I get the very same feeling in a course on English grammar. It's not
that Lojban is a difficult language to learn, it's that *any* language
requires either lots of exposure and
learning-by-hearing-and-repeating, or a conscious understanding of the
semantics of the words that you're using. Native speakers of a
language learn using the first method, but only the second method
brings up the issues of semantics and logic.
As for the example, English makes the same distinction, only it's less
picky. "I drink the juice" can be treating the juice as a mass or as a
unit; it's not really clear. But when forming plurals, nouns treated
as a mass never change over to plural. You can have "two apples", but
not "two waters", unless by "two waters" you mean two glasses or
bottles or bodies of water.
Correct speaking in Lojban, as far as I can tell, requires very little
more than other languages in semantical distinctions, and those
semantical distinctions are ones that are understood by the speakers
even if they are not part of the grammar.
The only problem is that these distinctions cannot be taught without a
vocabulary to describe them, and introducing people to that vocabulary
can be difficult, because people aren't always aware of these
distinctions.
> One may still argue that it is difficult only
> because human are not used to it, that for someone who have studied it
> for a while or grew up with lojban would come with ease.

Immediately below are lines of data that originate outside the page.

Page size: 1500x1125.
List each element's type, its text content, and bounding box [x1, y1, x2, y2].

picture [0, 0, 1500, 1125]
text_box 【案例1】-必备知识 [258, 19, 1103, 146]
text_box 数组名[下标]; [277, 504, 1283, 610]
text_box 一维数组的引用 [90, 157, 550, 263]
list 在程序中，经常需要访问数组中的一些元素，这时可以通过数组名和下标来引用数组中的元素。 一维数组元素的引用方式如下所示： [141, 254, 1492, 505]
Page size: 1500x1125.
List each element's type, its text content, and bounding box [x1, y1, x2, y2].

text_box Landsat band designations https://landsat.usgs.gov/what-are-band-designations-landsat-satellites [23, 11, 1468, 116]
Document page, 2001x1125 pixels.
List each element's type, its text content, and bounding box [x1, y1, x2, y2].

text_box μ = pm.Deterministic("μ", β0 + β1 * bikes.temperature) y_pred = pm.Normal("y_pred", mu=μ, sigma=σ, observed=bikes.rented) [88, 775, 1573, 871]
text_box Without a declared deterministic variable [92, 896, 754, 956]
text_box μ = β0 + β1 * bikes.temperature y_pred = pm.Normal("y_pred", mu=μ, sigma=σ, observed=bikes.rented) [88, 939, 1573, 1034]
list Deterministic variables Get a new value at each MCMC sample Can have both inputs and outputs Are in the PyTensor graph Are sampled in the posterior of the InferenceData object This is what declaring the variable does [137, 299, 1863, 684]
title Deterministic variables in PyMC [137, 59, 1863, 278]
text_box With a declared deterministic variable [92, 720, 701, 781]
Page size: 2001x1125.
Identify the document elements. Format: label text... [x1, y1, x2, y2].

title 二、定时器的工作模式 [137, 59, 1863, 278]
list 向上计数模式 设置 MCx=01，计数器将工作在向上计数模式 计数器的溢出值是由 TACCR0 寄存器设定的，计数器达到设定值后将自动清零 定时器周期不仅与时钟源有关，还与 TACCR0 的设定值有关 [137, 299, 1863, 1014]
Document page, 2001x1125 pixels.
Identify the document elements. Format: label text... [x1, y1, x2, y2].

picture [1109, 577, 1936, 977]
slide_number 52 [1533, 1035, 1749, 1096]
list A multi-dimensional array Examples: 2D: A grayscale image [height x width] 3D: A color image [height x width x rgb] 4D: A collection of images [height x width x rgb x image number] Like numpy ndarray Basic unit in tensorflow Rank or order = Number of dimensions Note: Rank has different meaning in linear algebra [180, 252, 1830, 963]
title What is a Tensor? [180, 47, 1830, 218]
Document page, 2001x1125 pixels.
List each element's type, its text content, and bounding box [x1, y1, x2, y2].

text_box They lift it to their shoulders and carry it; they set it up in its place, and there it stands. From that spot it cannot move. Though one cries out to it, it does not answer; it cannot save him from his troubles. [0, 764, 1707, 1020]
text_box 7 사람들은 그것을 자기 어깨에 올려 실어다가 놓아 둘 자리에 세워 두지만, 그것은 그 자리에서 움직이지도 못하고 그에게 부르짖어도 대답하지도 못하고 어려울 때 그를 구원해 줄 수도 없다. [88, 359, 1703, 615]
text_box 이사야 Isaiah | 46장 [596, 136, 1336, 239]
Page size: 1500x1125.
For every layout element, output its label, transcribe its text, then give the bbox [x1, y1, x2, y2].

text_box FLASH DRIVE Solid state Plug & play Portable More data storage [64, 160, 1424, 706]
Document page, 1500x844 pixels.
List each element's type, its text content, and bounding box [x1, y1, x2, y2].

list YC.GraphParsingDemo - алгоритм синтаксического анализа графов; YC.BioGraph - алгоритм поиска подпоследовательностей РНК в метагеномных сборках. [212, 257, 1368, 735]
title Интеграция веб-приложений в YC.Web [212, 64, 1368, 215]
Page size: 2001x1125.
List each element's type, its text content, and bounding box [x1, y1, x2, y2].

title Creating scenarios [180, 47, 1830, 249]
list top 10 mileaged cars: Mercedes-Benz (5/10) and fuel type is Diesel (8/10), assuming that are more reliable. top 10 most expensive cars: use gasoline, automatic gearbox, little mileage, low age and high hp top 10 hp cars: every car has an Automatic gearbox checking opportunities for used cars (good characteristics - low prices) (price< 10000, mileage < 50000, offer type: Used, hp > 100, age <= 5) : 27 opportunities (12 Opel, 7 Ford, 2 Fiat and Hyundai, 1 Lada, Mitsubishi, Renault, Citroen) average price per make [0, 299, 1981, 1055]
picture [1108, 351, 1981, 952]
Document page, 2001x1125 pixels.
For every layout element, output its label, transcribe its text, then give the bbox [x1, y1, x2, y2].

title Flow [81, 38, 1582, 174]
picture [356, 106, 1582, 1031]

On the contrary, it is difficult only because it is foreign. It's
difficult in exactly the same way that learning Spanish would be, only
a little more so.
> This may be
> right, but still i think no other natural language forces user to
> understand semantic and logic like lojban therefore makes lojban quite
> more difficult than learning any natural language.
If you'd like to bring up specific distinctions made by lojban that
aren't made, even implicitly, by other languages, I'm sure many of us
would be interested to hear it.
Chris Capel
--
"What is it like to be a bat? What is it like to bat a bee? What is it
like to be a bee being batted? What is it like to be a batted bee?"